Reference for the Haversine formula calculating great-circle distance between two lat/lon coordinates on Earth.
Used in GPS, flight, and mapping apps.

The Formula

a = sin²(Δφ/2) + cos(φ₁) × cos(φ₂) × sin²(Δλ/2)
d = 2R × arcsin(√a)

The Haversine formula calculates the shortest distance between two points on a sphere using their latitude and longitude. It accounts for the curvature of the Earth and is accurate for most practical purposes.

Calculator

Variables

SymbolMeaning
dDistance between the two points (km or miles)
RRadius of Earth (6,371 km or 3,959 miles)
φ₁, φ₂Latitude of point 1 and point 2 (in radians)
λ₁, λ₂Longitude of point 1 and point 2 (in radians)
ΔφDifference in latitude (φ₂ - φ₁)
ΔλDifference in longitude (λ₂ - λ₁)

Example 1

Distance from New York (40.7128°N, 74.0060°W) to London (51.5074°N, 0.1278°W)

Convert to radians: φ₁ = 0.7106, φ₂ = 0.8989, λ₁ = -1.2918, λ₂ = -0.00223

Δφ = 0.1883, Δλ = 1.2896

a = sin²(0.0942) + cos(0.7106) × cos(0.8989) × sin²(0.6448)

a = 0.00886 + 0.7602 × 0.6270 × 0.3620 = 0.1814

d = 2 × 6371 × arcsin(√0.1814) ≈ 5,570 km

Example 2

Distance from Tokyo (35.6762°N, 139.6503°E) to Sydney (33.8688°S, 151.2093°E)

Δφ = 69.545° = 1.2137 rad, Δλ = 11.559° = 0.2018 rad

Computing the haversine components and summing:

d ≈ 7,823 km

When to Use It

Use the Haversine formula when:

  • Calculating distances between GPS coordinates
  • Building location-based apps and services
  • Planning flight routes or shipping distances
  • Finding the nearest point of interest from a given location

Key Notes

  • Formula: a = sin²(Δlat/2) + cos(lat₁)·cos(lat₂)·sin²(Δlon/2); distance d = 2R·arcsin(√a) where R ≈ 6,371 km is Earth's mean radius.

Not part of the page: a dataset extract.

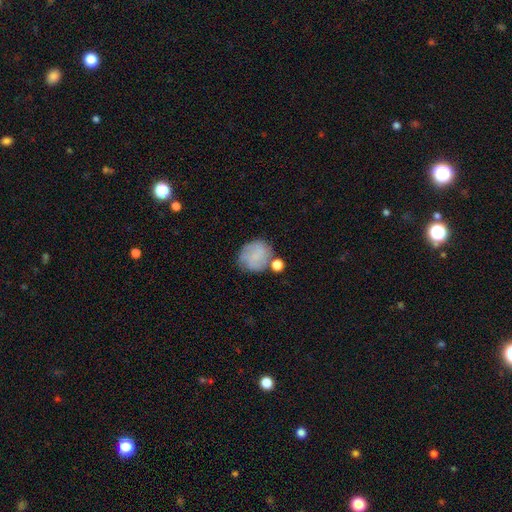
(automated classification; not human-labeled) A smooth galaxy with no disk features (63%) that is round (80%).

Vote fractions:
- Smooth or featured? smooth: 63% / featured or disk: 28% / star or artifact: 9%
- How rounded? round: 80% / in between: 19% / cigar-shaped: 1%
- Merging? none: 55% / minor disturbance: 21% / merger: 16% / major disturbance: 9%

Coordinates must be in radians for the trigonometric functions.
  • Gives great-circle distance: The haversine computes the shortest path along Earth's surface (a great circle), not the straight-line through-Earth distance. This is the relevant distance for navigation, flight routing, and any path that follows the surface.
  • Numerically stable for short distances: The alternative spherical law of cosines (d = R·arccos(sinφ₁sinφ₂ + cosφ₁cosφ₂cosΔλ)) loses precision for short distances due to floating-point cancellation near arccos(1). Haversine avoids this problem by using squared sines.
  • Earth is not a perfect sphere: Earth is an oblate spheroid (flattened at poles, R_equatorial ≈ 6,378 km vs R_polar ≈ 6,357 km). Haversine uses a single mean radius and has error up to ~0.5%. For survey-grade accuracy, use the Vincenty formula which accounts for ellipticity.
  • Applications: Haversine is used in GPS and mapping software (Google Maps, OpenStreetMap), flight distance calculation, geofencing, ride-sharing nearest-driver matching, and any location-based service requiring great-circle distance.